A well-known Florida attorney and whistleblower who appeared on ’60 Minutes’ to make allegations of robo-signing against mortgage servicers will receive $18 million to settle her lawsuit over the foreclosure of her condo.

The funds will go to Lynn Szymoniak, the first in South Carolina to file a lawsuit under the whistleblower provision of the False Claims Act to settle her claims over the 2009 foreclosure of her condominium unit.

The condo is in West Palm Beach, Fla., but Szymoniak filed her lawsuit in South Carolina after her attorneys presented her case to the state’s U.S. Attorneys Office because of its “very active” false claims practice, said Bill Nettles, U.S. Attorney for the District of South Carolina. The office is devoting more resources to false claims cases, recently doubling the number of attorneys handling those case types.
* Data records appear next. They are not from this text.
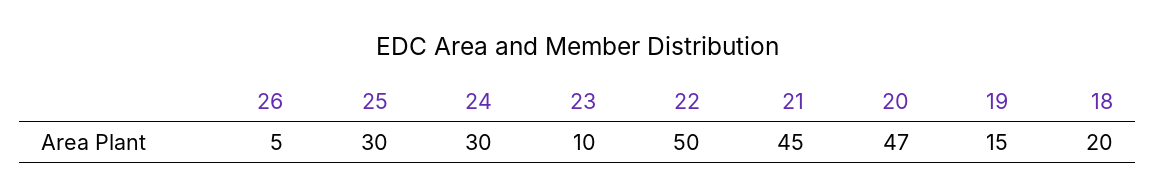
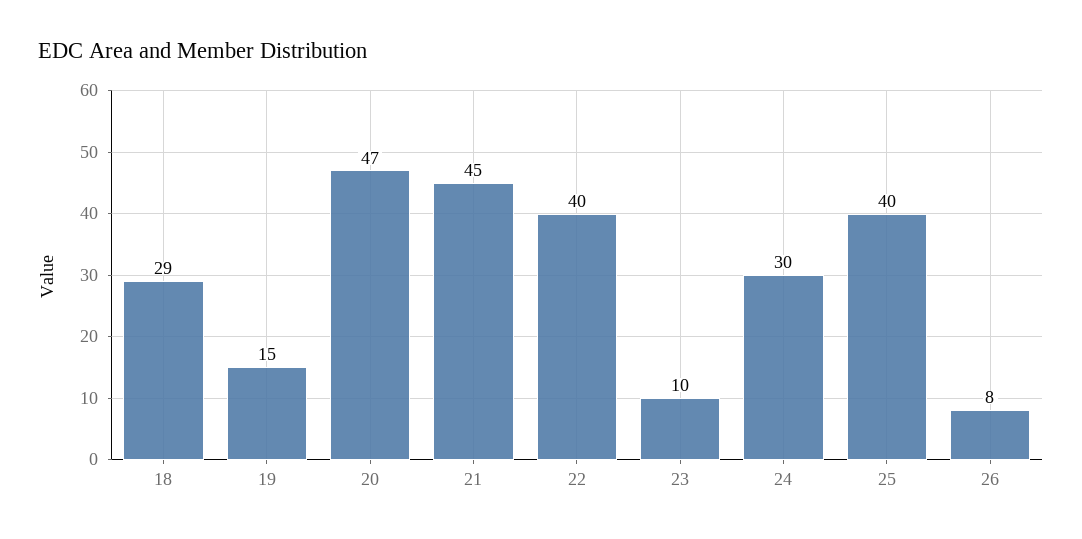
  {
-   "26": 5,
+   "26": 8,
-   "25": 30,
+   "25": 40,
    "24": 30,
    "23": 10,
-   "22": 50,
+   "22": 40,
    "21": 45,
    "20": 47,
    "19": 15,
-   "18": 20
+   "18": 29
  }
The $18 million figure is a line item in the government’s $25 billion settlement with the nation’s five largest mortgage servicers, details of which were revealed in court filings Monday. The funds going to Szymoniak will come out of a $95 million payment to the Treasury that originated from Szymoniak’s initial lawsuit related to the improper foreslosure on her condo.
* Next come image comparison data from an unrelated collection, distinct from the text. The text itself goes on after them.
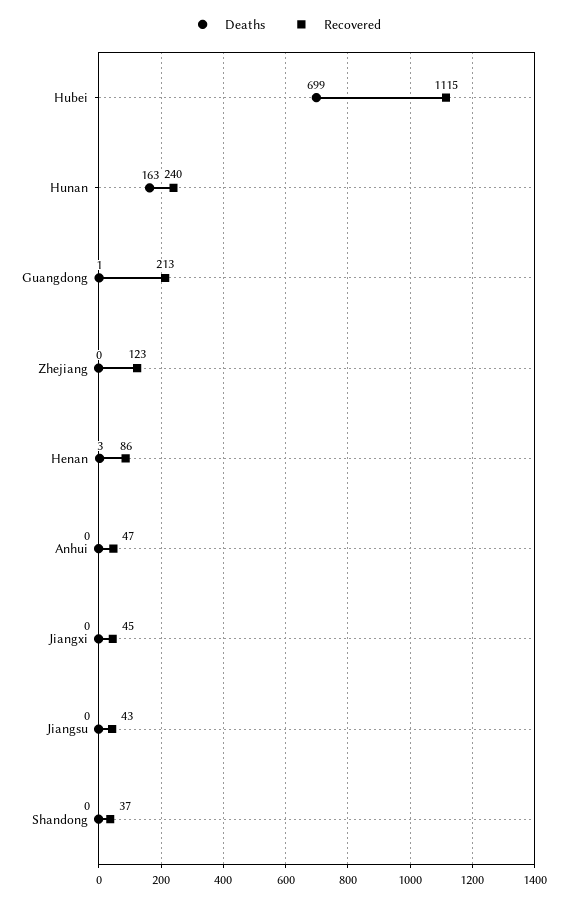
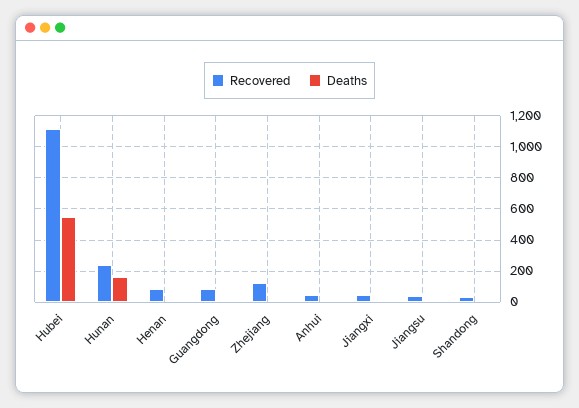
  {
    "Deaths": {
-     "Hubei": 699,
+     "Hubei": 550,
      "Hunan": 163,
      "Guangdong": 1,
      "Zhejiang": 0,
      "Henan": 3,
      "Anhui": 0,
      "Jiangxi": 0,
      "Jiangsu": 0,
      "Shandong": 0
    },
    "Recovered": {
      "Hubei": 1115,
      "Hunan": 240,
-     "Guangdong": 213,
+     "Guangdong": 100,
      "Zhejiang": 123,
      "Henan": 86,
      "Anhui": 47,
      "Jiangxi": 45,
      "Jiangsu": 43,
      "Shandong": 37
    }
  }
Szymoniak was featured on “60 Minutes” in 2011 for uncovering details of banks’ robo-signing of mortgages documents.

The state attorneys general and the Department of Justice filed the settlement with the servicers Monday. About $1.5 billion of the total settlement will be used as a “Borrower Payment Fund.” Borrowers foreclosed on between Jan. 1, 2008, and Dec. 31, 2011, who qualify for the payouts, could receive up to $2,000 each.
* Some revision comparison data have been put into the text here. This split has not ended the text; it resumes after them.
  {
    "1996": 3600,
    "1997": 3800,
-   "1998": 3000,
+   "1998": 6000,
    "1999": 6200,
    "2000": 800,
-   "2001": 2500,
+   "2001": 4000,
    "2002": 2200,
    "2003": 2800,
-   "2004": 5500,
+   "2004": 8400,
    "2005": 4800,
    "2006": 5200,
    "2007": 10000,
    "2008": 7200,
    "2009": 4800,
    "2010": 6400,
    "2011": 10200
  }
Banks are paying tens of millions of dollars to resolve whistleblower lawsuits alleging lenders defrauded the government in seeking federal mortgage insurance for some risky loans. The settlement also resolves cases in New York, Georgia and Massachusetts, according to court filings.

The False Claims Act allows the government to bring civil actions against entities that knowingly use or cause the use of false documents to obtain money from the government or to conceal an obligation to pay money to the government.

The whistleblower provision entitles a private person to bring a lawsuit on behalf of the United States, where the private person has information that a defendant knowingly violated the False Claims Act.

“This case establishes a precedent for the application of the False Claims Act to complex financial fraud cases,” said Reuben Guttman, one of Szymoniak’s attorneys. “It demonstrates the ability of an individual whistleblower to use federal law to seek redress from some of the world’s largest financial institutions,” he said.

“This is only the beginning of the use of the False Claims Act as a tool in seeking redress from complex financial fraud,” he said.